Pubsub messages are expected encoded as base64 strings, depending on the object you’re dealing with, the process to convert them in the right format might vary. Below we’ll convert a dataframe in a format that will not upset Pubsub that much:

msg <- data.frame(name = "fork", price = 999) %>%
  as.list() %>%
  toJSON(auto_unbox = TRUE) %>%
  charToRaw() %>%
  base64enc::base64encode() %>%
  PubsubMessage()
  
topics_publish(messages = msg, topic = 'vignette-topic'))

Now that we have successfully published a message (conforming to the schema specified above) we can pull messages from the subscription. Note that pulling will not take messages out of the queue (you can do it as many times you want).

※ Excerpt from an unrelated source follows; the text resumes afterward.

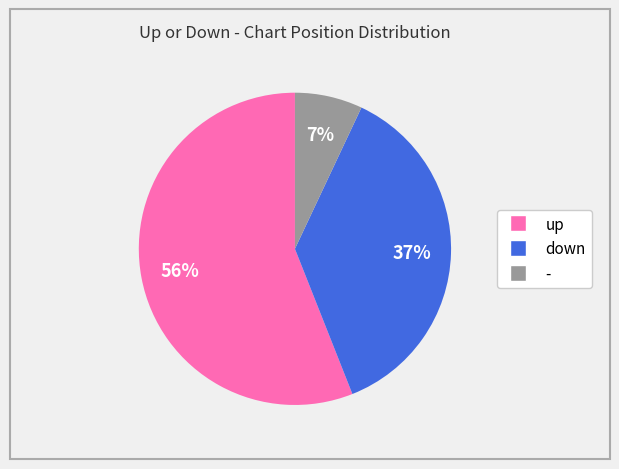

What is the ratio of the value at down to the value at up?

0.7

Messages will need to be acknowledged with subscriptions_ack after they have been successfully consumed in order to be successfully taken out of the queue.

Pulling messages will return a list containing a receivedMessages dataframe containing ackIds and a dataframe storing and message data and information.

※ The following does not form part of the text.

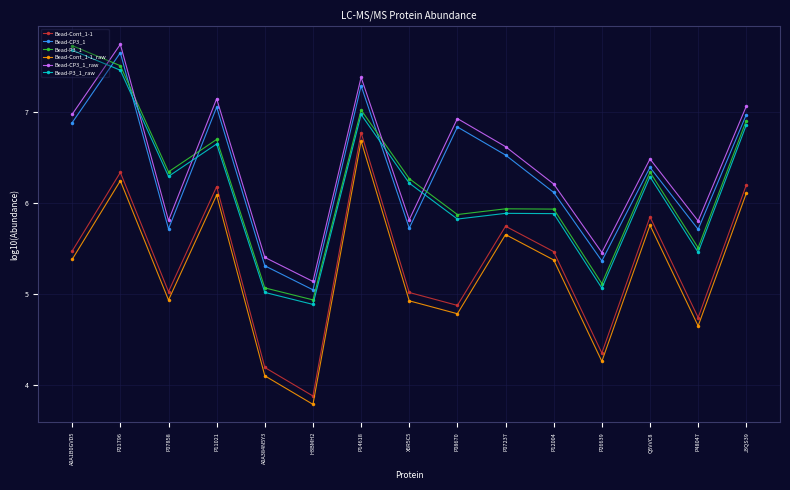

The Bead-P3_1 series shows 5.5 at P48047. True or false?

True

msgs <- subscriptions_pull("vignette-sub")

tibble::glimpse(msgs)
List of 1
 $ receivedMessages:'data.frame':   1 obs. of  2 variables:
  ..$ ackId  : chr "PkVTRFAGFixdRkhRNxkIaFEOT14jPzUgKEUSC1MTUVx1A1MQaVwzdQdRDRlzejV1aQwRVAsUUHRfURsfWVxEjczJsS9QXWJxa1oQAwJHUH1YUxw"| __truncated__
  ..$ message:'data.frame': 1 obs. of  4 variables:
  .. ..$ data       : chr "eyJuYW1lIjoiZm9yayIsInByaWNlIjo5OTl9"
  .. ..$ attributes :'data.frame':  1 obs. of  2 variables:
  .. ..$ messageId  : chr "3410320233787713"
  .. ..$ publishTime: chr "2021-11-09T09:06:31.171Z"

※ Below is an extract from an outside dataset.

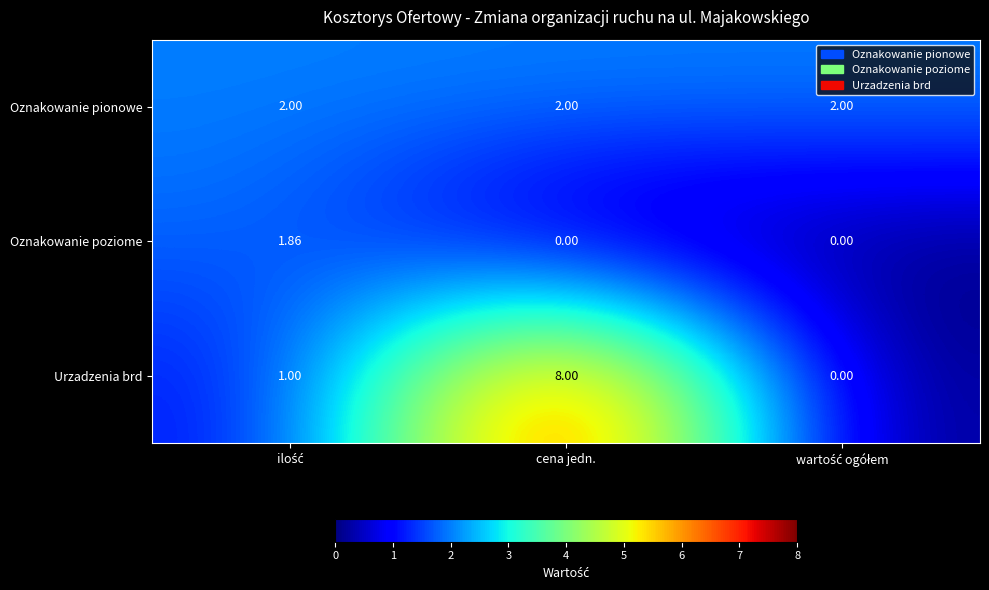

Which series has the largest total across all categories?

Urzadzenia brd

tibble::glimpse(msgs$receivedMessages$message)
Rows: 1
Columns: 4
$ data        <chr> "eyJuYW1lIjoiZm9yayIsInByaWNlIjo5OTl9"
$ attributes  <df[,2]> <data.frame[1 x 2]>
$ messageId   <chr> "3410320233787713"
$ publishTime <chr> "2021-11-09T09:06:31.171Z

Decoding incoming messages

In order to re-convert back message data into an usable format we’ll basically need to reverse the process that was used to encode them in the first place. Given that subscriptions_pull will return all messages in the queue, a good strategy might be to decode them all at once using lapply

decoded_msg <- lapply(msgs$receivedMessages$message$data, function(msg) {
    msg %>%
        base64decode() %>%
        rawToChar() %>%
        fromJSON(flatten = TRUE, simplifyDataFrame = TRUE) %>%
        as.data.frame()
}) %>% do.call(rbind, .)

decoded_msg
#   name price
# 1 fork   999

# ... Do something with the dataframe

# Acknowledge we have succesfully used it
subscriptions_ack(ack_ids = msgs$receivedMessages$ackId, subscription = "vignette-sub")
# [1] TRUE

This approach is quite cumbersome and helpers to facilitate this process might be included in the library later on when a general enough approach will be found.